É lastimável saber da existência de agentes públicos e políticos dispostos a tirar proveito pessoal da onda de solidariedade que se espalhou pelo país para auxiliar os gaúchos atingidos pelo mais grave desastre climático da história do Estado. Operações do Ministério Público (MP) e apreensões executadas pela Polícia Civil nos últimos dias mostram o desvio de donativos, notadamente para obter benefícios eleitorais.
Operações do MP e apreensões da Polícia Civil mostram o desvio de donativos, notadamente para obter benefícios eleitorais
As investigações apontam que pessoas em funções públicas, pagas para servir à sociedade, estariam se apropriando de doações para oferecê-las a outros cidadãos, em troca de voto nas eleições municipais de outubro. Há ainda a situação de suspeitos, com acesso privilegiado aos locais que guardam donativos, em busca de vantagem econômica.
Em Palmares do Sul, um vereador e um secretário da administração local são investigados por crimes como apropriação indébita, peculato e associação criminosa. Mercadorias que deveriam socorrer flagelados foram encontradas na residência do parlamentar suspeito. A operação foi deflagrada na terça-feira pelo MP.
O caso de Palmares do Sul, no Litoral Norte, está longe de ser isolado. Também na terça-feira, a Polícia Civil apreendeu quatro caminhões que deveriam estar em locais oficiais para coleta de doações em Alvorada, na Região Metropolitana, mas encontravam-se em casas particulares. São ao menos 11 envolvidos nas possíveis irregularidades, incluindo servidores públicos do Executivo e do Legislativo locais. No dia 25 do mês passado, o MP fez uma ofensiva semelhante em Eldorado do Sul que mirou três membros da Defesa Civil do município. Dois eram pré-candidatos às eleições que se avizinham e, conforme as investigações, também estariam desviando as doações com objetivos eleitorais.
Ao que aparece, novas situações semelhantes virão a público.
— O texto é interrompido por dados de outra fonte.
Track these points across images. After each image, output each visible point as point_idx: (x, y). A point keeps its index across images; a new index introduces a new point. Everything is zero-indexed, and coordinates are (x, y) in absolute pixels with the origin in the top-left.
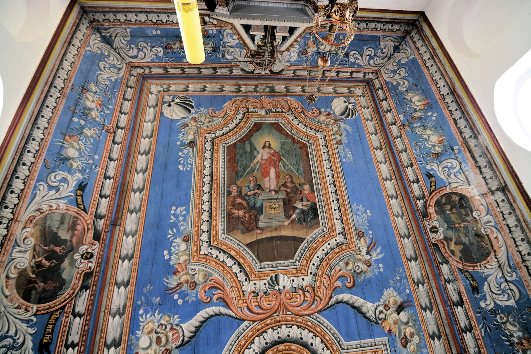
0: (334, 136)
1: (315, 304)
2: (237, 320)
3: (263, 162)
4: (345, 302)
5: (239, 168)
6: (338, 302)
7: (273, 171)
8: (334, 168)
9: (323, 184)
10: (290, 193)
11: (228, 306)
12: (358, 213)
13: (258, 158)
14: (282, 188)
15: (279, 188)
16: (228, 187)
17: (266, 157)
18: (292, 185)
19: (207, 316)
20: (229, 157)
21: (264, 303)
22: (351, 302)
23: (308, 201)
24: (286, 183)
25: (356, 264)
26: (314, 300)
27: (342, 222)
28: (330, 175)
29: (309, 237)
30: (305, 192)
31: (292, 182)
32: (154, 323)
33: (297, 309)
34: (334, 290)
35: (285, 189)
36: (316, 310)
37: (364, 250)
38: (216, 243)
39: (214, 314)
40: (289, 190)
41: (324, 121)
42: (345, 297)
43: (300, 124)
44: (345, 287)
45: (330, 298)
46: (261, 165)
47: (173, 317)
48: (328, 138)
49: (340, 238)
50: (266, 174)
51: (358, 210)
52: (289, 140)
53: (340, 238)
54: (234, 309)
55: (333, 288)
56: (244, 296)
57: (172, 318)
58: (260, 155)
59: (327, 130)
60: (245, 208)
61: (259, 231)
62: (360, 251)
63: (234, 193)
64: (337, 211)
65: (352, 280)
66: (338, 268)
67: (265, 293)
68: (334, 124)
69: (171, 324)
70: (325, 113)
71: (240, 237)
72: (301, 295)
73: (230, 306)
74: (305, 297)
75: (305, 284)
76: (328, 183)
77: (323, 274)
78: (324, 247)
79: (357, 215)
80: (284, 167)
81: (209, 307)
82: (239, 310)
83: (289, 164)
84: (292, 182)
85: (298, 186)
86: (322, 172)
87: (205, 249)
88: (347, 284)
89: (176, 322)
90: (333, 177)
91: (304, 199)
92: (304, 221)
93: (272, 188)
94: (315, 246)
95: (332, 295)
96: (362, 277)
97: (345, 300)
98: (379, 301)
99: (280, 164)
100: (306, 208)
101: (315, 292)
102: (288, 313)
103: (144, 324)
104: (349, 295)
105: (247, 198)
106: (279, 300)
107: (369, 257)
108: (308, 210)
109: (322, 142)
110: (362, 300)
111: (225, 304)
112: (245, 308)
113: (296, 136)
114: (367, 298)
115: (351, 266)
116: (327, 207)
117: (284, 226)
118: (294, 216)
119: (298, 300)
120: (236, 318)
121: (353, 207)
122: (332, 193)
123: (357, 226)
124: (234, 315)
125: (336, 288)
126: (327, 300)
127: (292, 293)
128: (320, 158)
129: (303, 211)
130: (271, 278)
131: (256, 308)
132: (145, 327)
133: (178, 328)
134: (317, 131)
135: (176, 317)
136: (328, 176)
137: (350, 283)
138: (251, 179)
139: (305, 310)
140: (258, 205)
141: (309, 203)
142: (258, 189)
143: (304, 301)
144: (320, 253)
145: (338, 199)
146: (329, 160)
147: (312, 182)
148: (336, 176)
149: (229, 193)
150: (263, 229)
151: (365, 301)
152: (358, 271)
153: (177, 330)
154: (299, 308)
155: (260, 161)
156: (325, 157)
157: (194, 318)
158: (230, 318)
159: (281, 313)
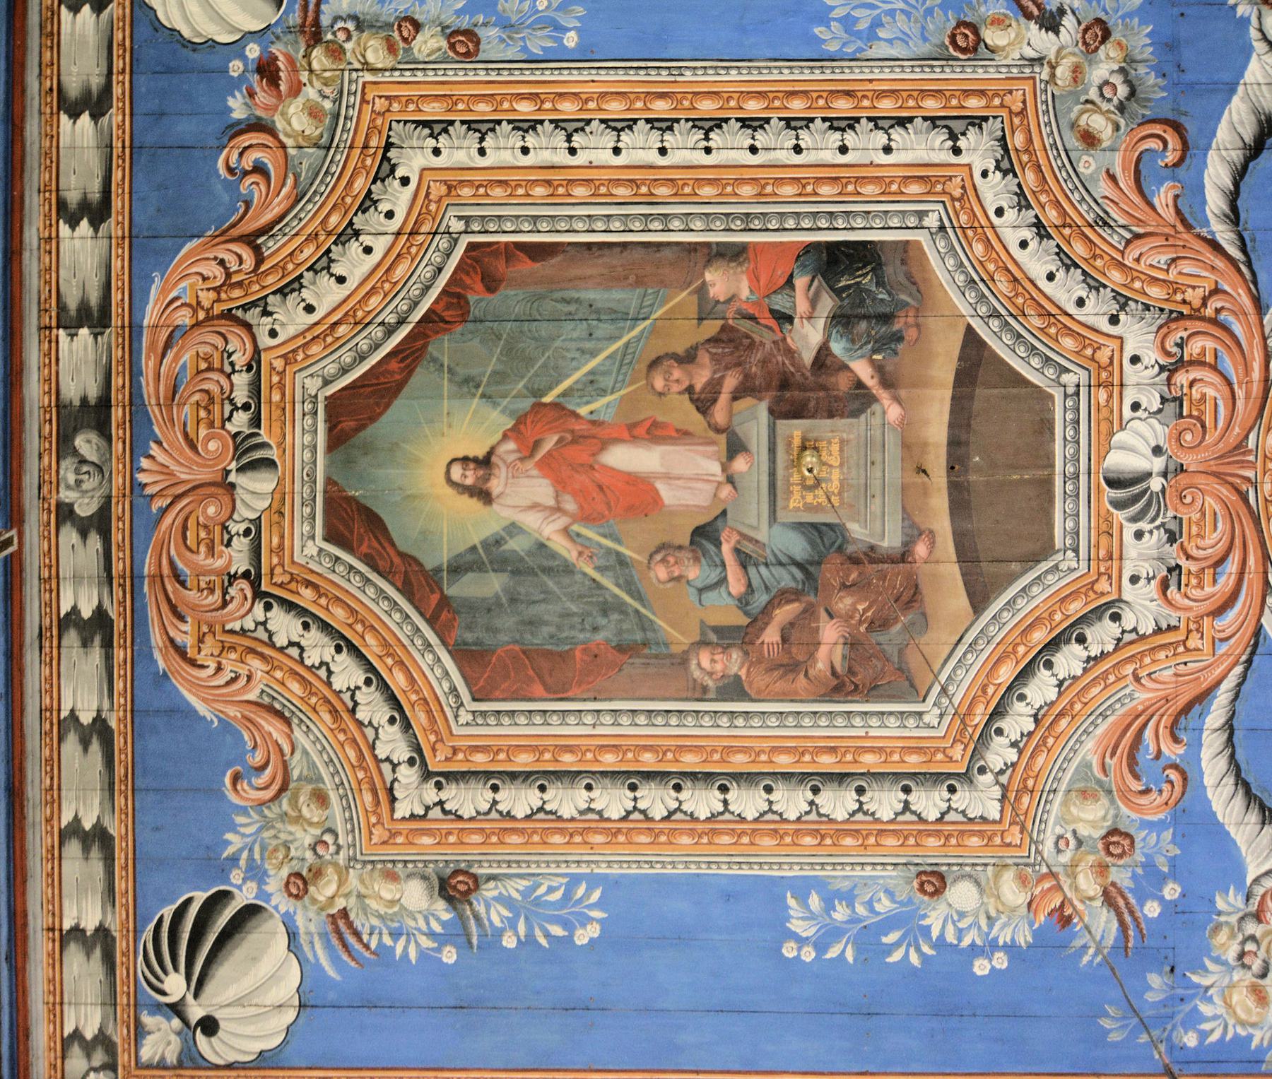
0: (416, 65)
1: (1231, 319)
2: (1256, 659)
3: (570, 505)
4: (1236, 184)
5: (600, 637)
6: (1234, 216)
7: (624, 458)
8: (615, 109)
9: (707, 192)
10: (747, 376)
11: (1204, 696)
12: (863, 26)
13: (550, 530)
14: (719, 413)
15: (718, 431)
16: (701, 693)
17: (541, 489)
18: (704, 357)
19: (1230, 780)
20: (538, 689)
21: (1208, 542)
22: (1237, 156)
23: (789, 283)
24: (690, 390)
25: (1093, 94)
26: (1214, 322)
27: (902, 122)
28: (654, 139)
29: (964, 309)
30: (745, 293)
31: (688, 358)
32: (1232, 986)
33: (1240, 404)
34: (1188, 227)
35: (724, 398)
36: (1253, 318)
37: (1039, 40)
38: (957, 752)
39: (1227, 752)
40: (731, 382)
41: (314, 112)
42: (1216, 174)
43: (337, 269)
44: (1181, 172)
45: (1215, 246)
46: (587, 518)
47: (1219, 913)
48: (433, 111)
49: (978, 150)
50: (639, 496)
51: (848, 22)
52: (443, 347)
53: (978, 150)
54: (1218, 672)
55: (1180, 228)
56: (1176, 628)
57: (1222, 919)
58: (531, 521)
59: (380, 105)
60: (809, 612)
61: (921, 550)
62: (1040, 60)
63: (733, 663)
64: (850, 139)
65: (1157, 129)
66: (1103, 188)
67: (1172, 538)
68: (336, 52)
69: (1242, 918)
70: (262, 97)
71: (937, 640)
72: (1191, 376)
73: (1204, 686)
74: (1199, 363)
75: (1151, 356)
76: (700, 158)
77: (1121, 266)
78: (1012, 239)
79: (871, 36)
80: (603, 392)
81: (1202, 774)
82: (1223, 649)
83: (589, 368)
84: (688, 358)
85: (712, 327)
86: (640, 182)
87: (982, 800)
88: (1171, 157)
89: (1240, 903)
90: (666, 125)
91: (780, 302)
92: (886, 318)
93: (715, 468)
94: (1003, 286)
95: (1204, 239)
96: (1149, 79)
97: (1227, 182)
98: (1245, 21)
99: (583, 411)
100: (827, 303)
101: (1186, 310)
102: (1251, 443)
103: (1231, 1022)
104: (1212, 155)
105: (761, 599)
106: (1201, 480)
107: (1068, 22)
108: (838, 292)
109: (459, 152)
110: (1236, 100)
111: (1197, 708)
112: (1220, 623)
113: (415, 304)
114: (1226, 77)
115: (1098, 123)
116: (826, 191)
117: (906, 424)
118: (862, 370)
119: (1210, 392)
120: (1249, 662)
121: (833, 47)
122: (753, 150)
123: (925, 49)
124: (1239, 669)
125: (1178, 212)
126: (1220, 263)
127: (1181, 416)
128: (555, 182)
129: (841, 320)
130: (1119, 505)
131: (1222, 580)
132: (1243, 1016)
133: (1259, 891)
134: (386, 171)
135: (1220, 904)
136: (663, 151)
137: (1165, 143)
138: (661, 572)
139: (1248, 370)
140: (798, 547)
141: (801, 282)
142: (718, 544)
143: (1214, 368)
144: (1037, 263)
145: (788, 121)
146: (570, 128)
147: (692, 248)
148: (661, 108)
149: (734, 689)
150: (914, 532)
151: (1241, 89)
152: (1123, 91)
153: (1263, 896)
154: (1240, 393)
155: (562, 521)
156: (548, 149)
157: (1232, 830)
158: (1245, 688)
159: (1250, 474)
A sociedade aguarda que as autoridades permaneçam atentas e diligentes para coibir práticas repulsivas e criminosas como essas e as investiguem a fundo onde estiverem em curso. Defesas civis e demais órgãos envolvidos nos esforços humanitários, da mesma forma, têm o dever de redobrar o controle para evitar essa prática. Esperam-se também apurações rigorosas, que em um segundo momento resultem em punições pedagógicas que levem até ao afastamento dos eventuais responsabilizados das funções públicas.
A catástrofe climática no Rio Grande do Sul demonstrou a generosidade de brasileiros de todos os cantos do país e dos gaúchos não atingidos pelas enchentes, que se mobilizaram rapidamente para doar impensáveis quantidades de itens de primeira necessidade aos atingidos. É sem precedentes o volume de donativos que chega aos pontos de coleta e distribuição dos municípios afetados.
Por outro lado, tristemente se constata que nem todos se compadecem com a calamidade. Há uma minoria de oportunistas que saqueia, aplica golpes de todo tipo e tenta se locupletar, usando para benefício próprio materiais, roupas e alimentos, ao fim, retirados de quem sofreu perdas severas com as cheias e necessita de amparo para se reerguer. A esses, aproveitadores da tragédia alheia, deve ser reservado o rigor da lei.